Monday, July 12, 2010

On fair taxation

Adam Radwanski's column on the Ontario NDP's stance on the HST is right on target in identifying Andrea Horwath's critique as the honest and principled message opposing tax harmonization:
The message of Andrea Horwath's party against the new harmonized sales tax, which took effect on Canada Day, has not been quite as simplistic as that of Tim Hudak's Conservatives. But it's often been more convincing.

For one thing, the NDP isn't conflicted by federal cousins who partnered with Dalton McGuinty's Liberals to implement the new tax. Instead, it’s tied to the only party in Ottawa that firmly opposed the policy.
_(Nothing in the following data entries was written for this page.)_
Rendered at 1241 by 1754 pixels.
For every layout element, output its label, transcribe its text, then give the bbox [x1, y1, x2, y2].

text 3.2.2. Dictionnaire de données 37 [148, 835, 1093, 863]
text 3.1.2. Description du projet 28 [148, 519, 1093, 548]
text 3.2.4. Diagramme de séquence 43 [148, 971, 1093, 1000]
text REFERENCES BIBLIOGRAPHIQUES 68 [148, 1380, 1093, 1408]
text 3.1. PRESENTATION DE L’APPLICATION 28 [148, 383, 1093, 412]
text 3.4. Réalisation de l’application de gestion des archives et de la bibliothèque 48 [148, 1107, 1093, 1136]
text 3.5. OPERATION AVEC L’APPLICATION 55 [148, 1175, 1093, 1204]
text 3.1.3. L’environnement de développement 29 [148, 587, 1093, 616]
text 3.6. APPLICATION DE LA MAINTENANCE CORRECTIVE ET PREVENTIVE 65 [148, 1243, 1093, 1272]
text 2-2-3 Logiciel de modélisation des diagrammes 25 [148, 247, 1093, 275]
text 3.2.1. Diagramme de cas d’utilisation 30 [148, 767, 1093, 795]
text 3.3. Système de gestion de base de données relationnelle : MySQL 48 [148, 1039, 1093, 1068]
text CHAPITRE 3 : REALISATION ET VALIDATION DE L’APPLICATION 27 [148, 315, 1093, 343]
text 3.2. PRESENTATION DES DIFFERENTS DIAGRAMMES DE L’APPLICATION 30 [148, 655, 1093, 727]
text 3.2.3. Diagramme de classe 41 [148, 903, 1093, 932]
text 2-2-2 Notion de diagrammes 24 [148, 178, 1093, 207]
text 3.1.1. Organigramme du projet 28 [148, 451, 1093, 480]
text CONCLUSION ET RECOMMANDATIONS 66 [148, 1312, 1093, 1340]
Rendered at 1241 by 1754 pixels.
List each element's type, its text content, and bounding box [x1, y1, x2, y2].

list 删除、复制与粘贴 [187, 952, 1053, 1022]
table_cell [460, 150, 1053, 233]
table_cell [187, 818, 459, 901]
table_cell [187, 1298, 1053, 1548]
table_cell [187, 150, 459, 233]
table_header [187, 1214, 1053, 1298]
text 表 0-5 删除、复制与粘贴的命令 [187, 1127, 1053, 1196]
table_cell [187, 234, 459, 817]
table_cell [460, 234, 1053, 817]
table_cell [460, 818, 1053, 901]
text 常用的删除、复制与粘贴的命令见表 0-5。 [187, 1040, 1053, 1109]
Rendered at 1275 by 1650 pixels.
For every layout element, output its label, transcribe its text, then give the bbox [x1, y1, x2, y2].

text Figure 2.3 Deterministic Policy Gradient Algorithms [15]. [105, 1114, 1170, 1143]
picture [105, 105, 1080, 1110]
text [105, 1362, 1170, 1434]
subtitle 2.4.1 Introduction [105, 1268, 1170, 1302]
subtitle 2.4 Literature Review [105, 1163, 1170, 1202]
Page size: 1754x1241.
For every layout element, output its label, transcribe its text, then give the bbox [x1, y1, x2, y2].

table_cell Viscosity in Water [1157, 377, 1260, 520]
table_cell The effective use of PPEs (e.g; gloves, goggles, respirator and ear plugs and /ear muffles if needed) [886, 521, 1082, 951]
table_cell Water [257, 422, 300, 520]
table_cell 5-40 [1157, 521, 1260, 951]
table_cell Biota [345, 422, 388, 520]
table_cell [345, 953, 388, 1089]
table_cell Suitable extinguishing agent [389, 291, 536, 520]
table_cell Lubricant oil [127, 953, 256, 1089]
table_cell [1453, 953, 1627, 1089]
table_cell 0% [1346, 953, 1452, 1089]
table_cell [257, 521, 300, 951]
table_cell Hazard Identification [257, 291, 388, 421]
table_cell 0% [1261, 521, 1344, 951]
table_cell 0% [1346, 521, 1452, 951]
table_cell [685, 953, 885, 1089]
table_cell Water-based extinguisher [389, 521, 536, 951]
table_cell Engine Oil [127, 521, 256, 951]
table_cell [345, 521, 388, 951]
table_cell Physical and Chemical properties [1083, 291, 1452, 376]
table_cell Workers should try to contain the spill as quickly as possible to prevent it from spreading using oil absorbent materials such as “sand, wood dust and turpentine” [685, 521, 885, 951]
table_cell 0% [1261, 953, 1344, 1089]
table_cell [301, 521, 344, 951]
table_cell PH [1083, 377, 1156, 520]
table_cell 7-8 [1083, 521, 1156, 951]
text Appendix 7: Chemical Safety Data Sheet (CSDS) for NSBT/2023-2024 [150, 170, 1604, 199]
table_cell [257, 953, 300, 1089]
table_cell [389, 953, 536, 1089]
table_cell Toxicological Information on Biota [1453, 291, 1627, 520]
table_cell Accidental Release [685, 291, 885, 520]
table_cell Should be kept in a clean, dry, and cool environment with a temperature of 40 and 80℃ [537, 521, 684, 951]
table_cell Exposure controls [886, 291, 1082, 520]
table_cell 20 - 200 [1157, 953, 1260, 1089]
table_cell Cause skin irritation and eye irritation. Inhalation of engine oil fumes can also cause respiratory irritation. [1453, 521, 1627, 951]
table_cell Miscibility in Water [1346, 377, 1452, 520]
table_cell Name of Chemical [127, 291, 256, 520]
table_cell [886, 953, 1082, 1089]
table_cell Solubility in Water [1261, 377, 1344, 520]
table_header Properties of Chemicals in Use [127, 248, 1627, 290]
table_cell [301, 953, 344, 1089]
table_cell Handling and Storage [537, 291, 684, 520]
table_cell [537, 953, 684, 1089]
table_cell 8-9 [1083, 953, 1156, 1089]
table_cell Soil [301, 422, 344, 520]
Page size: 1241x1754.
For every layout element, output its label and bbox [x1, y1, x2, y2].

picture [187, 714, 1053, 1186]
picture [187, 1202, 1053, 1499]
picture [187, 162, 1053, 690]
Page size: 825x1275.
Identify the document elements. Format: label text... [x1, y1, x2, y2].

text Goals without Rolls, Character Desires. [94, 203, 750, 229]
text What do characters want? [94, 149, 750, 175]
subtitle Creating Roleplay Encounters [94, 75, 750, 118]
For another, the NDP's position actually makes sense. The Tories have claimed the HST is a “tax grab,” which it’s really not. The NDP more accurately argues, at least sometimes, that it's a shifting of the tax burden from businesses to individuals. And that's something that, alone among the parties, it can very strongly and credibly oppose.

Despite very limited resources, the third-place party has also often outflanked the Official Opposition on tactics. It was the NDP that caught the Liberals flatfooted this spring, with its release of a study based on Statistics Canada numbers that showed the average family’s costs going up by hundreds of dollars annually.
But while it's a plus for Radwanski to have noticed the NDP's message, it's worth wondering why he seems so surprised that a message identifying a tax issue would form an important part of the NDP's strategy - particularly when it fits so nicely with the party's focus on the cost of living as a key component of public well-being.

And there are plenty of examples to support the theory that the NDP can help itself by at least mentioning concern about taxes as part of its core message of fighting for the general public. After all, the most recent provincial NDP election win featured a platform plank to reduce taxes on home energy. Gary Doer's platform that took his government to power in 1999 featured some discussion of lower property taxes. And of course, Roy Romanow's victory in 1991 included a battle over Grant Devine's tax harmonization - meaning that there's a two-decade history of the NDP using the HST as a winning issue.

Of course, it's true enough that the NDP won't want to fuel a full-on anti-tax revolt. But it's been a regular and successful strategy for the NDP to campaign on citizen-friendly tax policies as a contrast to cuts and shifts which primarily benefit corporations and the wealthy. And the imposition of the HST has made this an ideal time for both Andrea Horwath and Carole James to carry on that legacy.